At the same time, she’s realized that her complete inexperience with any tangible romance leaves a gaping hole in her writing, so she takes an entry-level job at the tabloid company. She tells friends and family that she’s writing for a nationally distributed newspaper, then quickly changes the subject before they can ask any questions.
As soon as she enters businessman number three’s office, she stops dead in her tracks, for the person rising to great her is the most handsome man she’s ever seen. She barely notices how cold the hand that grips hers is, she’s too busy gazing into those bottomless eyes.
Tension begins to build as they chat about his business tactics, perfect family life. He tells her that he has one child, four years old that adores dancing. Somehow, the conversation keeps turning to Ana’s life: her hopes, her dreams, her desires.
It’s desire that tips the hormones over the edge, and before she knows quite what’s happening they’re making out on the desk. Everything seems wonderful, perfect, until Mr. Gray’s arm falls off.
Yes, Christian Grey is a zombie.
He confesses the truth, stating that he ate his wife and child’s brains months ago, and has been hiding the truth from the public. Whenever he gets too close to someone the urge is overpowering, except with Ana. Her childlike mindset reflects a general empty headedness that keeps her safe.
Ana knows that she should run away screaming like a rational person, but can’t bear to leave the tormented man. So begins her life of crime.

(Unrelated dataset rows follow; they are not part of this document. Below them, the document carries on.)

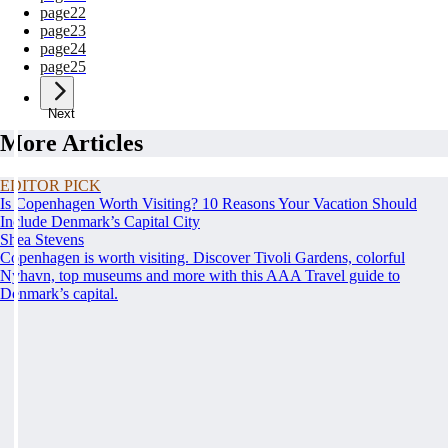
page
22
page
23
page
24
page
25
Next
More Articles
EDITOR PICK
Is Copenhagen Worth Visiting? 10 Reasons Your Vacation Should
Include Denmark’s Capital City
Shea Stevens
Copenhagen is worth visiting. Discover Tivoli Gardens, colorful
Nyhavn, top museums and more with this AAA Travel guide to
Denmark’s capital.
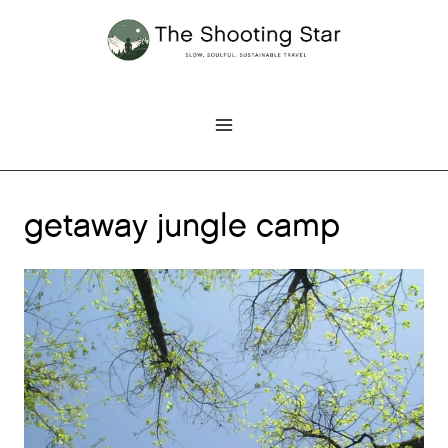
Skip
to
content
getaway jungle camp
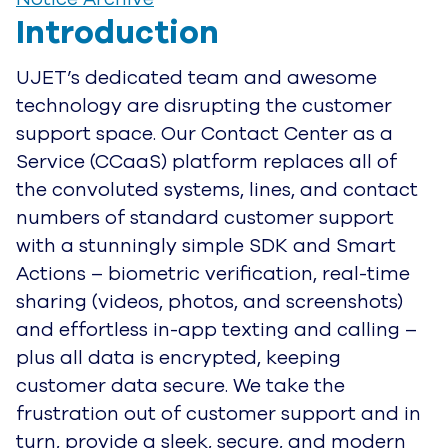
Introduction
UJET’s dedicated team and awesome
technology are disrupting the customer
support space. Our Contact Center as a
Service (CCaaS) platform replaces all of
the convoluted systems, lines, and contact
numbers of standard customer support
with a stunningly simple SDK and Smart
Actions – biometric verification, real-time
sharing (videos, photos, and screenshots)
and effortless in-app texting and calling –
plus all data is encrypted, keeping
customer data secure. We take the
frustration out of customer support and in
turn, provide a sleek, secure, and modern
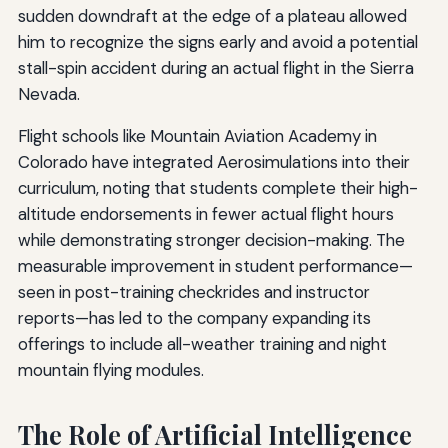
sudden downdraft at the edge of a plateau allowed
him to recognize the signs early and avoid a potential
stall-spin accident during an actual flight in the Sierra
Nevada.
Flight schools like Mountain Aviation Academy in
Colorado have integrated Aerosimulations into their
curriculum, noting that students complete their high-
altitude endorsements in fewer actual flight hours
while demonstrating stronger decision-making. The
measurable improvement in student performance—
seen in post-training checkrides and instructor
reports—has led to the company expanding its
offerings to include all-weather training and night
mountain flying modules.
The Role of Artificial Intelligence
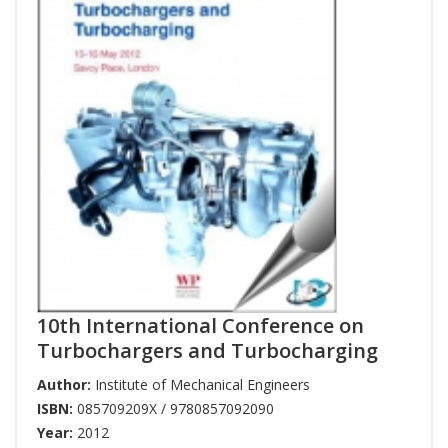
10th International Conference on
Turbochargers and Turbocharging
Author:
Institute of Mechanical Engineers
ISBN:
085709209X / 9780857092090
Year:
2012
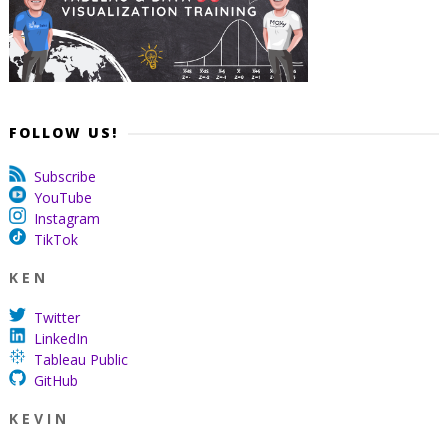
FOLLOW US!
Subscribe
YouTube
Instagram
TikTok
K E N
Twitter
LinkedIn
Tableau Public
GitHub
K E V I N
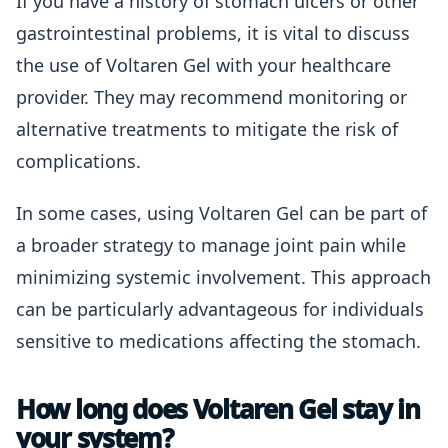
If you have a history of stomach ulcers or other
gastrointestinal problems, it is vital to discuss
the use of Voltaren Gel with your healthcare
provider. They may recommend monitoring or
alternative treatments to mitigate the risk of
complications.
In some cases, using Voltaren Gel can be part of
a broader strategy to manage joint pain while
minimizing systemic involvement. This approach
can be particularly advantageous for individuals
sensitive to medications affecting the stomach.
How long does Voltaren Gel stay in
your system?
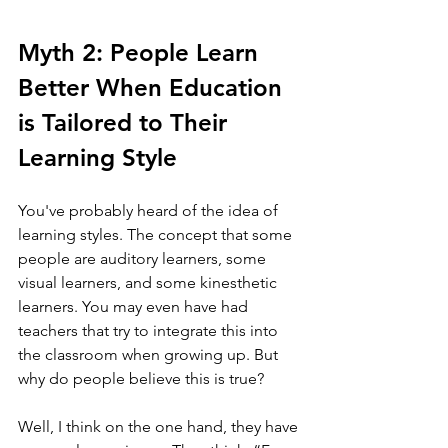
Myth 2: People Learn 
Better When Education 
is Tailored to Their 
Learning Style 
You've probably heard of the idea of 
learning styles. The concept that some 
people are auditory learners, some 
visual learners, and some kinesthetic 
learners. You may even have had 
teachers that try to integrate this into 
the classroom when growing up. But 
why do people believe this is true?
Well, I think on the one hand, they have 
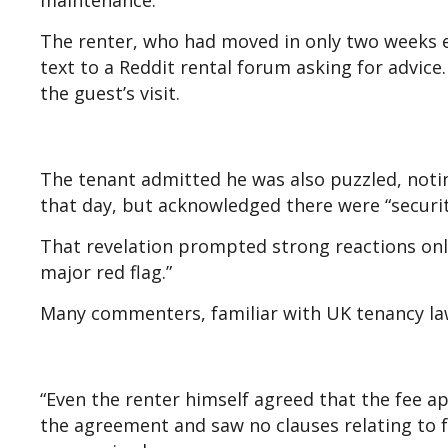
maintenance.”
The renter, who had moved in only two weeks e
text to a Reddit rental forum asking for advi
the guest’s visit.
The tenant admitted he was also puzzled, notin
that day, but acknowledged there were “securi
That revelation prompted strong reactions onli
major red flag.”
Many commenters, familiar with UK tenancy law
“Even the renter himself agreed that the fee a
the agreement and saw no clauses relating to 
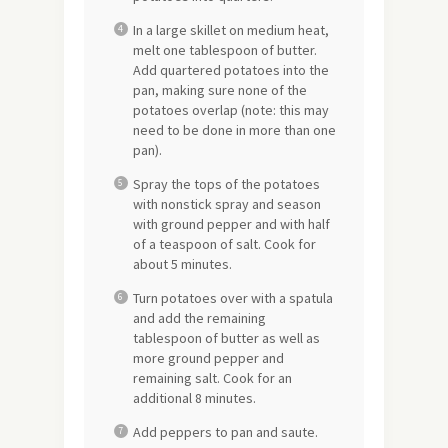
In a large skillet on medium heat,
melt one tablespoon of butter.
Add quartered potatoes into the
pan, making sure none of the
potatoes overlap (note: this may
need to be done in more than one
pan).
Spray the tops of the potatoes
with nonstick spray and season
with ground pepper and with half
of a teaspoon of salt. Cook for
about 5 minutes.
Turn potatoes over with a spatula
and add the remaining
tablespoon of butter as well as
more ground pepper and
remaining salt. Cook for an
additional 8 minutes.
Add peppers to pan and saute.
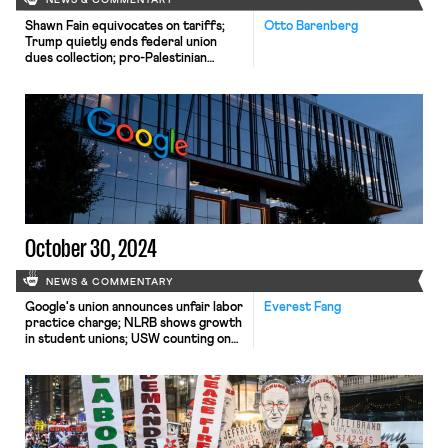
NEWS & COMMENTARY
Shawn Fain equivocates on tariffs;
Otto Barenberg
Trump quietly ends federal union
dues collection; pro-Palestinian
Google employees sue over firings.
October 30, 2024
NEWS & COMMENTARY
Google's union announces unfair labor
Everest Fang
practice charge; NLRB shows growth
in student unions; USW counting on
clean energy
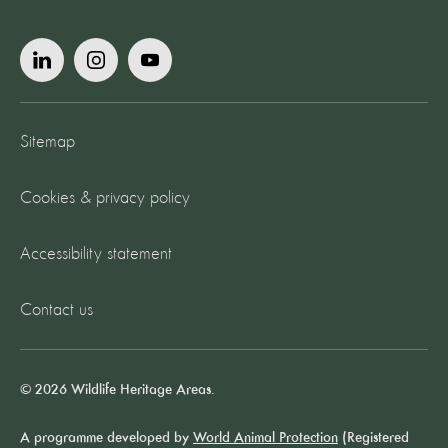
Sitemap
Cookies & privacy policy
Accessibility statement
Contact us
© 2026 Wildlife Heritage Areas.
A programme developed by
World Animal Protection
(Registered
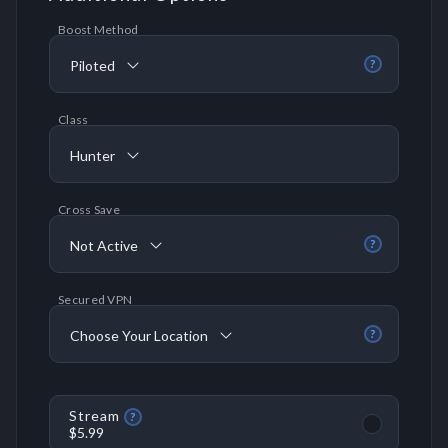
Boost Method
Piloted
?
Class
Hunter
Cross Save
Not Active
?
Secured VPN
Choose Your Location
?
Stream
?
$5.99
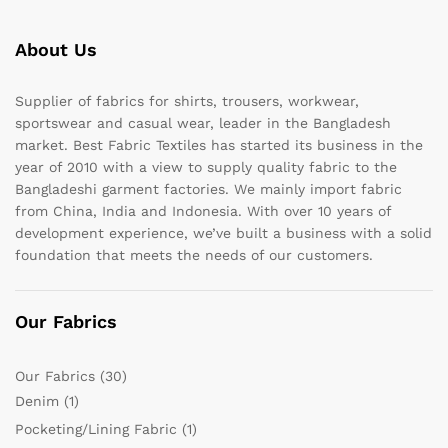
About Us
Supplier of fabrics for shirts, trousers, workwear,
sportswear and casual wear, leader in the Bangladesh
market. Best Fabric Textiles has started its business in the
year of 2010 with a view to supply quality fabric to the
Bangladeshi garment factories. We mainly import fabric
from China, India and Indonesia. With over 10 years of
development experience, we’ve built a business with a solid
foundation that meets the needs of our customers.
Our Fabrics
Our Fabrics
(30)
Denim
(1)
Pocketing/Lining Fabric
(1)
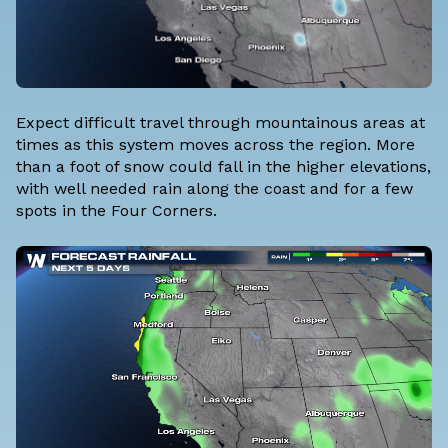
Expect difficult travel through mountainous areas at
times as this system moves across the region. More
than a foot of snow could fall in the higher elevations,
with well needed rain along the coast and for a few
spots in the Four Corners.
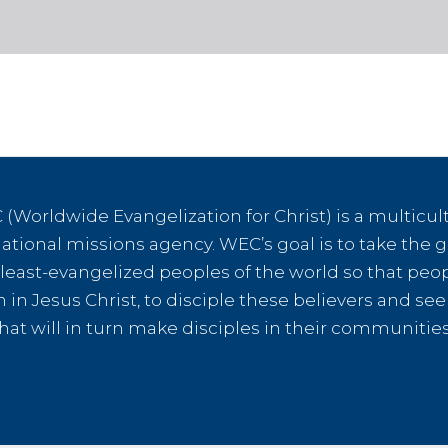
(Worldwide Evangelization for Christ) is a multicult
tional missions agency. WEC’s goal is to take the g
e least-evangelized peoples of the world so that peo
th in Jesus Christ, to disciple these believers and s
hat will in turn make disciples in their communiti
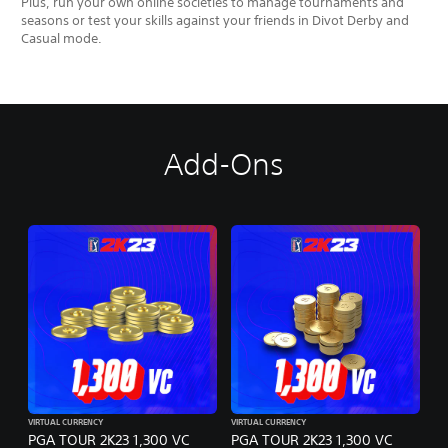
Plus, run your own online societies to manage tournaments and
seasons or test your skills against your friends in Divot Derby and
Casual mode.
Add-Ons
VIRTUAL CURRENCY
VIRTUAL CURRENCY
PGA TOUR 2K23 1,300 VC
PGA TOUR 2K23 1,300 VC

Even though her sheer stupidity keeps Ana relatively safe, Christian needs a steady supply of brains to stay alive, and Ana takes on the task of providing his dietary needs. Soon she’s staking out funerals, shovel in hand, waiting for dark to claim the dearly departed grey matter.
These daring escapades give Ana a sense of self worth, which proves to be detrimental as Christian begins to experience cravings during their nights together. At first both pretend not to notice his gnawing on her head, but soon enough Ana realizes that the more she thinks for herself, the more danger her life is in. Even with that knowledge she can’t bear to leave Christian.
Ana’s writing also improves. Her professors compliment her on not shying away from sensitive topics, and that empowerment causes her to quit her soulless tabloid job and begin plans for her great romance novel.
All of this progression becomes too much. During one of their trysts Christian pulls out a knife and makes a lunge for her head. Fortunately, all those nights of grave robbing had given Ana tones muscles, and she is able to fend him off. After spending some time tied in the closet, he regains control and the couple breaks up.
She leaves his penthouse feeling as if her very soul had been ripped to shreds, yet determined for the sake of that love to live her life to the fullest, and the book ends with a woefully misplaced Romeo and Juliet quote.